08/06/2024 via: sansnom Translated by Act for freedom now!
13th May 2024. The shopping centre « Kenu In » goes up in smoke from the first night of the insurrection
Despite the efforts of the French colonial authorities, who day after day backed with numerous press releases are announcing a return to normal, the situation in New-Caledonia is far from being settled four weeks after the outbreak of the uprising of a part of the Kanak youth. And some signs are unmistakable, such as the continuation of the curfew (18h-6h) at least until June 17, the requisition of petrol stations for the exclusive use of cops and military that has just been lifted on June 8th, or the fact that the international airport of La Tontouta remains closed «until further notice». Only the airfield of Magenta has been open to commercial flights again since June 5th, or internal flights to New Caledonia to Lifou, Ouvéa and Maré, and nearly 500 French tourists are still blocked on the island after three weeks.
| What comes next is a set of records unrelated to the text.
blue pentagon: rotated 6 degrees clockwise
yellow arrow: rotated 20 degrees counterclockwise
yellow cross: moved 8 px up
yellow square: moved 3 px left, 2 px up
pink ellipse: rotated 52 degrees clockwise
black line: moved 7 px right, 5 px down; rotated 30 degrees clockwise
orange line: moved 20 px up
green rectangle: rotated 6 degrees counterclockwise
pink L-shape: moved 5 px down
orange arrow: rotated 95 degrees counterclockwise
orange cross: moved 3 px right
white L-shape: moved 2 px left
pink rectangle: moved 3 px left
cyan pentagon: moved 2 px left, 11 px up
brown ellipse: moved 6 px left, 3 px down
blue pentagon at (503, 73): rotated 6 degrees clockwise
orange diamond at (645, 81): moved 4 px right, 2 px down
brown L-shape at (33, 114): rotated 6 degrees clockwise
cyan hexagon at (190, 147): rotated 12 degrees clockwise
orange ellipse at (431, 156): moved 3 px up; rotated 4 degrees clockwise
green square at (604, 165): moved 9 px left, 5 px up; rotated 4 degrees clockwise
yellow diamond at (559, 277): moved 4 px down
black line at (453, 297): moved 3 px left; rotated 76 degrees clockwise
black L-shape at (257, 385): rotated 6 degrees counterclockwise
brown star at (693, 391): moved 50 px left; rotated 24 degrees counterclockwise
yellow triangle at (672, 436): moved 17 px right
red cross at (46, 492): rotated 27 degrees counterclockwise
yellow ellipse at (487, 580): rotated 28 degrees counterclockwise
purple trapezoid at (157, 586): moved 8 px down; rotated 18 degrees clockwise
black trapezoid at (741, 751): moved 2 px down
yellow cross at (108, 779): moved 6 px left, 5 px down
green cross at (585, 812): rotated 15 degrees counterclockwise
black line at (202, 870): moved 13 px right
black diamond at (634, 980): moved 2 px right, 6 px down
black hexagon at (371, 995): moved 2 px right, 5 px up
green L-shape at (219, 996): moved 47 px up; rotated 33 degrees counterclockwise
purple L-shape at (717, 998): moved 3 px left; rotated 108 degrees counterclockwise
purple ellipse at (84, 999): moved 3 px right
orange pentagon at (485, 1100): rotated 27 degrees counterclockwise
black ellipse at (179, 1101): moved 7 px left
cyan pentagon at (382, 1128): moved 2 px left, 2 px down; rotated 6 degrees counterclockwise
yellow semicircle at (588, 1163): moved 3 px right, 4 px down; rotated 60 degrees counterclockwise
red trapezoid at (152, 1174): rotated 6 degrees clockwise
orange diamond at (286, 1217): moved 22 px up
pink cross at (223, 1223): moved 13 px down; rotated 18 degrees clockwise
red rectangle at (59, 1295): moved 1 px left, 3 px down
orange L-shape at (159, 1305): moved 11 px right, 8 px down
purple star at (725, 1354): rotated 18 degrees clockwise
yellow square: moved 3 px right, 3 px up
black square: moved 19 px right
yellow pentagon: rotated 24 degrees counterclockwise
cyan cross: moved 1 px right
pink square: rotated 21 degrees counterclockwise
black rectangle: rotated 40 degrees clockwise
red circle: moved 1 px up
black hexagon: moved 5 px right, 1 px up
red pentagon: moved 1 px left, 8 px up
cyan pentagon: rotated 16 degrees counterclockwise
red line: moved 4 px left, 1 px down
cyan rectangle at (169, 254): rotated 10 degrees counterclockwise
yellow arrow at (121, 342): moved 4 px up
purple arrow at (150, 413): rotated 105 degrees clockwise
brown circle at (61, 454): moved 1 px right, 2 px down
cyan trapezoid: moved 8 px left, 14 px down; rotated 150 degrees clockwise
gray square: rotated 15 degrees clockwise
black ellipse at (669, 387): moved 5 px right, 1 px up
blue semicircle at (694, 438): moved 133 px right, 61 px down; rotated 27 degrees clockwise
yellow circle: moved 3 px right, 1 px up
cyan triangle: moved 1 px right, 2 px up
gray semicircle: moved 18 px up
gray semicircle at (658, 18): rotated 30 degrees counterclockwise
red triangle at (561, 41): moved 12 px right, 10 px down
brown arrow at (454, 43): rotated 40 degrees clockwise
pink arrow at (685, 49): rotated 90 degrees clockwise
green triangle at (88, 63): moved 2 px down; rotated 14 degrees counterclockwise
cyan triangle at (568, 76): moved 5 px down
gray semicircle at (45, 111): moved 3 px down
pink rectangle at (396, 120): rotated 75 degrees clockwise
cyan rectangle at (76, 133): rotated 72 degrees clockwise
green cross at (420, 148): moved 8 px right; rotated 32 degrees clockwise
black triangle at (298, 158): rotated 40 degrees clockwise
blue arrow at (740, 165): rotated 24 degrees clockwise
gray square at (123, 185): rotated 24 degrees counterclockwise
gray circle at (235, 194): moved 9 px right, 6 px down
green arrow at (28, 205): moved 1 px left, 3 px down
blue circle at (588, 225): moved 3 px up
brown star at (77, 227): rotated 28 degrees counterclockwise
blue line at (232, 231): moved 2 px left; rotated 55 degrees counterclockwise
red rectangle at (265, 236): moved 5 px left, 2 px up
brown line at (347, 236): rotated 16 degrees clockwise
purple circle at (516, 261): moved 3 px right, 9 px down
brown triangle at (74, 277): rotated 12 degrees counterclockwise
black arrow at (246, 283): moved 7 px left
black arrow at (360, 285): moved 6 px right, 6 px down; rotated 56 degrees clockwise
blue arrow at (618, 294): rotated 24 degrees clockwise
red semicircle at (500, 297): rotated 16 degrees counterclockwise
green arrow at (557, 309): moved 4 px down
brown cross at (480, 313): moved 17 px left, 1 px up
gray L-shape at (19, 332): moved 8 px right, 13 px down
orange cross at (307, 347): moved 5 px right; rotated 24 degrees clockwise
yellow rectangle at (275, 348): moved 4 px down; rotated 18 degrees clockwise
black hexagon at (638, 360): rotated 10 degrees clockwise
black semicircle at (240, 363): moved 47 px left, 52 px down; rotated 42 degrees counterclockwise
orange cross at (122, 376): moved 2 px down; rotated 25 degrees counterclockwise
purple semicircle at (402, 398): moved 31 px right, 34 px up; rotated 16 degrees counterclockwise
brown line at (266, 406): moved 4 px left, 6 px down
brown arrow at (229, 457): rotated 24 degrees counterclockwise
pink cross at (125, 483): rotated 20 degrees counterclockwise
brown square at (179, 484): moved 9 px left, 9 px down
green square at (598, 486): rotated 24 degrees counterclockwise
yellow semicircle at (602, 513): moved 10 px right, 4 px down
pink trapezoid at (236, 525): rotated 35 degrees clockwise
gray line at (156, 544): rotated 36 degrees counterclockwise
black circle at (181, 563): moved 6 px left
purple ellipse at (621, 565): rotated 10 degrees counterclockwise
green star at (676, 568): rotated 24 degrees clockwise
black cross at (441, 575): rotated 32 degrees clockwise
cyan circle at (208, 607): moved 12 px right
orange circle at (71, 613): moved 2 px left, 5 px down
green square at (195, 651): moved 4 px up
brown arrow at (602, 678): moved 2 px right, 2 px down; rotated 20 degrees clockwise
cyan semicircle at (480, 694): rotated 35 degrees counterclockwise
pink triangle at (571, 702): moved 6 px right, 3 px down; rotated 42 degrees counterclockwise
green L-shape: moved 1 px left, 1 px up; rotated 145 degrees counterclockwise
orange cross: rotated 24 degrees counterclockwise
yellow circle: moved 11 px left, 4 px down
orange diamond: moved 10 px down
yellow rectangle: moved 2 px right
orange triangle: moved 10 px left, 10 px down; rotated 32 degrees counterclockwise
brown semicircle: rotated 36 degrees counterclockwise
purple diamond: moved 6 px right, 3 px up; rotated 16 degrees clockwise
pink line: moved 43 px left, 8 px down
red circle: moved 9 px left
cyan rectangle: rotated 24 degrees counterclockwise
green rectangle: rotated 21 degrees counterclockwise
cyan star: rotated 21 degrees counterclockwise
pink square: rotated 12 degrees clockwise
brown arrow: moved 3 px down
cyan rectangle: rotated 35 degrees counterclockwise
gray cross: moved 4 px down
As for the North of New Caledonia, it is the army that takes charge directly of the supplying (and therefore rationing and priorities) of the stores, managing the containers that arrive at Koné by barge.
At present, despite the pressure of the 3,500 cops and soldiers sent to the scene, some roadblocks in the neighbourhoods of Nouméa or along the 50 km road leading to the airport, are still being re-erected by Kanak insurgents after their dismantling, without omitting to trap them with gas cylinders at times or even prepare some little surprises for the blues: on June 4th in Dumbéa, for example, a gendarme fell down a manhole after walking on branches that had been placed over it to mask the opening. “With a depth of 1m20, concrete re-inforced irons 2 mm in diameter had been positioned vertically at the bottom to create piles. The gendarme was impaled by one leg and a metal stake that had got in between his bullet-proof vest and body vest, which had pierced but without penetration thanks to the Kevlar plate.”
In total, of this archipelago of 270,000 inhabitants, 212 police officers and gendarmes have been injured since May 13, but also a significant number of Kanaks that the authorities officially refuse to account for, but which we know is considerable and sometimes very serious: several insurgents have lost an eye or had facial bones smashed following shots from police flash balls, others have bullet wounds and are in coma.